The department store Quartier 206 presented its collection using innovative OSRAM lighting



The Berlin-based deluxe department store Quartier 206 teamed up with OSRAM AG to infuse its display windows with special lighting. Located on the Friedrichstrasse, one of the top addresses in Berlin, organic light-emitting diodes (OLEDs for short) were being used to create an impressive setting for the sophisticated fashions at the store. The light technology of the future transformed glass panels into luminous surfaces which emit a warm, very soft lighting. This permitted the creation of light installations unlike anything seen before.

The use of the OLEDs at Quartier 206 demonstrated how these lights were being incorporated into ever more different forms and applications. So far, OLED panels were used primarily by light designers and artists. “The installation at Quartier 206 is a taster of what we will see at many sites in the future,” said Dr. Christoph Gärditz, Manager of the OSRAM project. “OLEDs offer fascinating lighting solutions in a wide variety of different areas like design luminaires, accent lighting or office illumination”. Steffen Schmidt from local project partner LUMES Licht was also enthusiastic: “OLEDs are a new medium with a great deal of potential”.

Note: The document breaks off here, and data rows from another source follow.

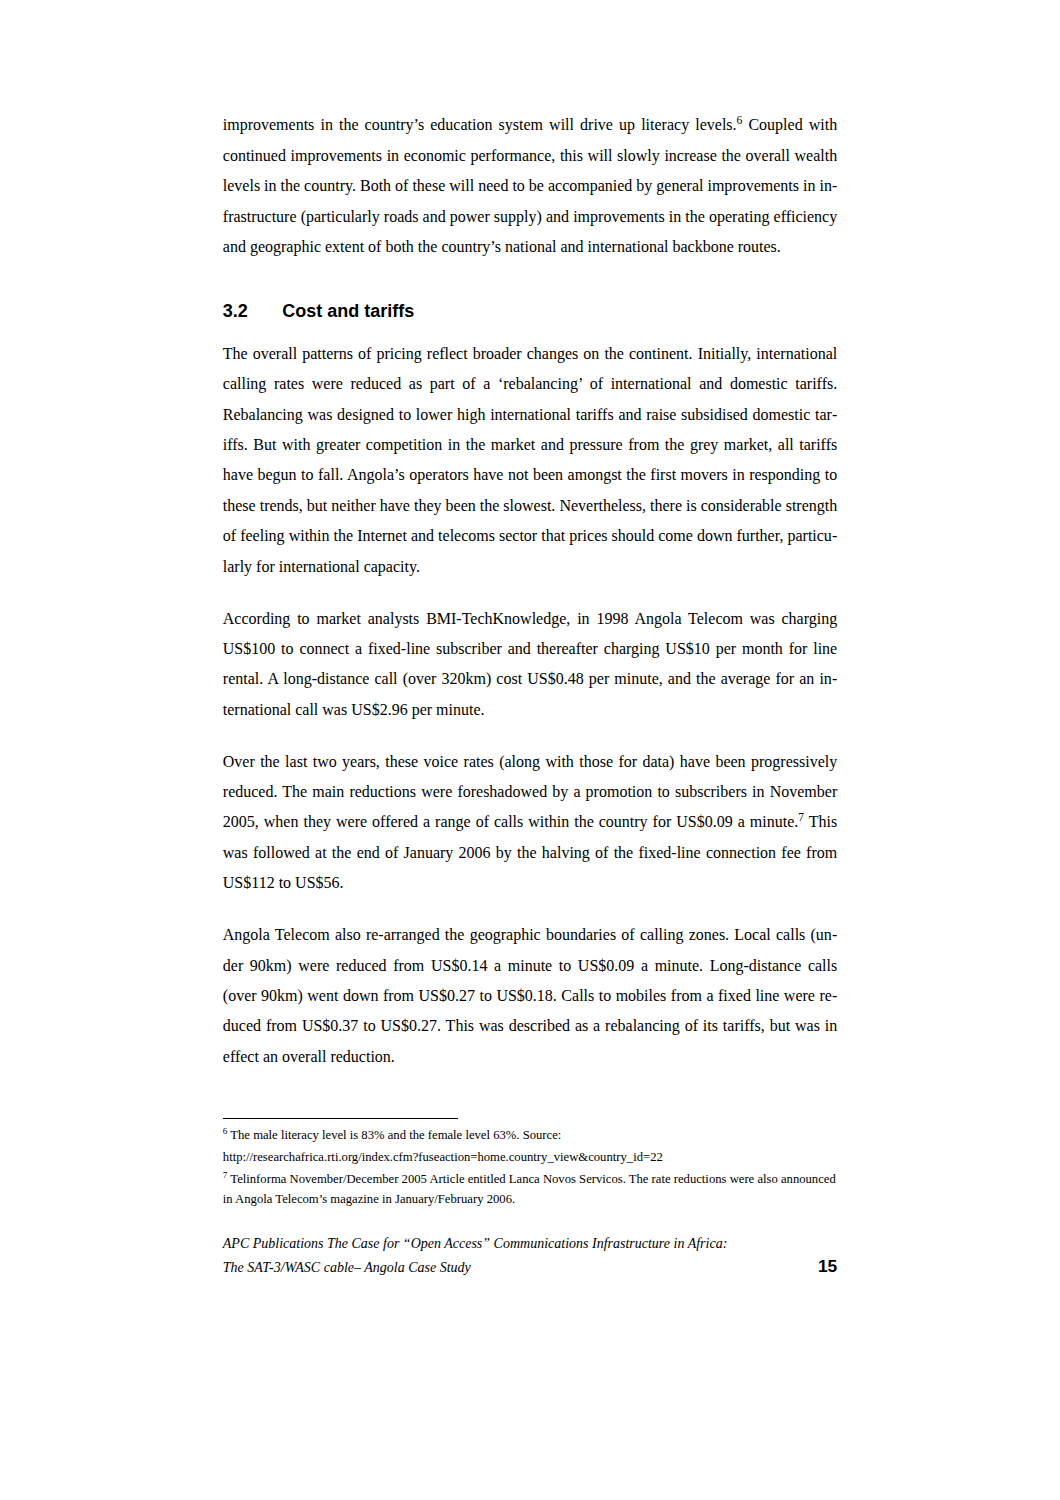improvements in the country’s education system will drive up literacy levels.6 Coupled with continued improvements in economic performance, this will slowly increase the overall wealth levels in the country. Both of these will need to be accompanied by general improvements in infrastructure (particularly roads and power supply) and improvements in the operating efficiency and geographic extent of both the country’s national and international backbone routes.
3.2 Cost and tariffs
The overall patterns of pricing reflect broader changes on the continent. Initially, international calling rates were reduced as part of a ‘rebalancing’ of international and domestic tariffs. Rebalancing was designed to lower high international tariffs and raise subsidised domestic tariffs. But with greater competition in the market and pressure from the grey market, all tariffs have begun to fall. Angola’s operators have not been amongst the first movers in responding to these trends, but neither have they been the slowest. Nevertheless, there is considerable strength of feeling within the Internet and telecoms sector that prices should come down further, particularly for international capacity.
According to market analysts BMI-TechKnowledge, in 1998 Angola Telecom was charging US$100 to connect a fixed-line subscriber and thereafter charging US$10 per month for line rental. A long-distance call (over 320km) cost US$0.48 per minute, and the average for an international call was US$2.96 per minute.
Over the last two years, these voice rates (along with those for data) have been progressively reduced. The main reductions were foreshadowed by a promotion to subscribers in November 2005, when they were offered a range of calls within the country for US$0.09 a minute.7 This was followed at the end of January 2006 by the halving of the fixed-line connection fee from US$112 to US$56.
Angola Telecom also re-arranged the geographic boundaries of calling zones. Local calls (under 90km) were reduced from US$0.14 a minute to US$0.09 a minute. Long-distance calls (over 90km) went down from US$0.27 to US$0.18. Calls to mobiles from a fixed line were reduced from US$0.37 to US$0.27. This was described as a rebalancing of its tariffs, but was in effect an overall reduction.
6 The male literacy level is 83% and the female level 63%. Source:
http://researchafrica.rti.org/index.cfm?fuseaction=home.country_view&country_id=22
7 Telinforma November/December 2005 Article entitled Lanca Novos Servicos. The rate reductions were also announced in Angola Telecom’s magazine in January/February 2006.
APC Publications The Case for “Open Access” Communications Infrastructure in Africa: The SAT-3/WASC cable– Angola Case Study 15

department store Quartier 206
photo credit: Jorge Láscar (Flickr)

The fashion label Marni took center stage in the window display. The autumn/winter collection of this Italian company had met with high acclaim within the industry. The typical Marni patterns were reduced to a minimum and the expressive colors were broken down. The collection features delicated dots and subtle patterns, dark wools and breath-taking leather. Christian Mau, the Creative Director of the Quartier 206 department store, was very convinced: “OLEDs are ideal for our display window design. The light sources emit very little heat and are therefore much less harsh on the products. Delicate products such as perfumes can also be showcased in the window without any damage occurring.”

In technical terms, the OLEDs are based on semiconductors, like their sister technology LEDs. These semiconductors convert power into light. When being used to light the panels up, semiconductor layers were applied to a base material – in this case, glass. These layers were only as thick as a hundredth of a human hair overall. When switched off, the panels looked like simple white surfaces or mirrors but when switched on, they become luminous devices.